My own story — how we got a puppy, sold our condo in the city and moved to a small town — is not that original. Many families got pets this year, what with all that extra time spent at home. The Montreal real-estate market is booming. An exodus to greener pastures in the Laurentians or the Eastern Townships continues apace, with more Quebecers working from home and people seeking breathing room.
These were factors in my family’s move — along with rising house prices in Montreal.
But there was also something emotional about it, at least for me. The need to escape our cramped condo and densely packed neighbourhood was kindled by COVID-19. Before that, I was content with our urban lifestyle, which traded a smaller space for access to interesting places. I hadn’t been seeking change.
But two parents and two kids confined to a two-bedroom apartment in the middle of the city is not as cozy as it sounds. It’s chaotic and claustrophobic. Life revolved around the dining room table, which would be piled high with the day’s detritus each evening, a mix of dirty dishes, LEGO bricks, glue sticks, laptops and crumbs.

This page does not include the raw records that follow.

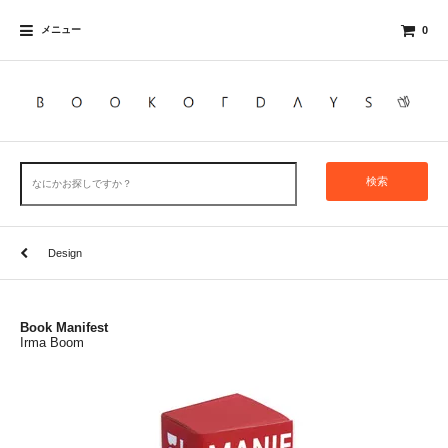
メニュー
0
検索
Design
Book Manifest
Irma Boom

We had to stagger our work schedules to make sure one of us could take the girls outdoors, rain or shine, since they were too young to be left to their own devices and they desperately needed fresh air. Some days last spring, it felt like we were under surveillance on Mount Royal or the campus of McGill University where we often sought refuge. I lived in fear — or paranoia — that this cherished bit of freedom would be taken away.
Bringing a puppy into the mix was a little bonkers. But welcoming our cuddly, curly golden retriever helped seal our fate.

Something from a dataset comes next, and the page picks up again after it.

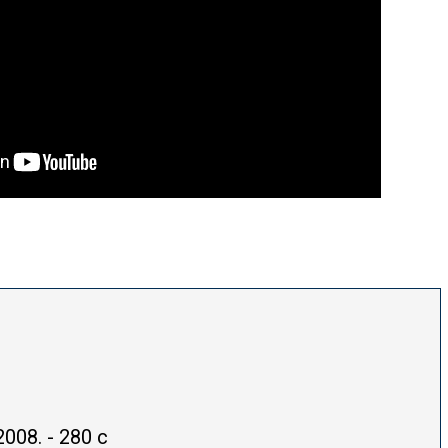
008. - 280 c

“We’re doing this backward,” my husband complained, noting most people would get a house with a yard before a dog. But I stubbornly insisted.
To keep the family peace, I was the one on duty during that mercifully brief yet exhausting period when puppies need to go out several times a night. He would yap at 1 a.m., 3 a.m. and 4 a.m. before getting up for the day at 5 a.m. I would hustle him out the apartment door and downstairs before he could wake my husband, children — or the neighbours. He would relieve himself in the tiny, woodchip-filled tree well cut in the sidewalk, the only “natural” space within blocks.
You’d be surprised how many Montrealers are out and about during the wee hours, looking to make conversation. Too many men asked to pet the puppy. It was the middle of a pandemic and most women outside in their pyjamas at 3 a.m. are wary of strangers.
One night, I couldn’t get the front door open. After a few confused, bleary-eyed shoves, I realized the exit was blocked by a homeless man sleeping on the front steps. We were both apologetic.
We’d already resolved there was no way we were spending a second wave of COVID-19 lockdown in a small condo with no yard. But the puppy made moving urgent. We put our place on the market in June, and sold it within two days.
The decision to leave Montreal was a gradual one, however. I was initially determined to find a new place in the city — in Notre-Dame-de-Grâce, Rosemont, Ahuntsic or Hochelaga-Maisonneuve, perhaps. But a few cracked foundations and bidding wars later, the writing was on the wall.
Since the prices and the competition were just as fierce in the West Island, my husband spent the summer wooing me to Hudson.
It was like we were dating again. We’d pack up the car (with the kids and the dog) and cruise the tree-lined streets, checking out the quaint cottages and cozy bungalows, slowly falling in love with the place.
Eventually, we stumbled upon the one house among the dozens we toured that immediately felt like home.
For one last bit of COVID-related drama, we officially said goodbye to Montreal and hello to a new hometown on Sept. 30 — the day the city entered the red zone as the second wave crashed over us.
Were we running away or embarking on a new adventure? Had we made a long overdue decision or embraced the change thrust upon us? Did we give up on a city in the throes of crisis or were we seeking safe harbour from the storm? All of the above are true, to some degree.
Certainly, the choice wouldn’t have been as obvious without the unprecedented circumstances of 2020. Or the puppy.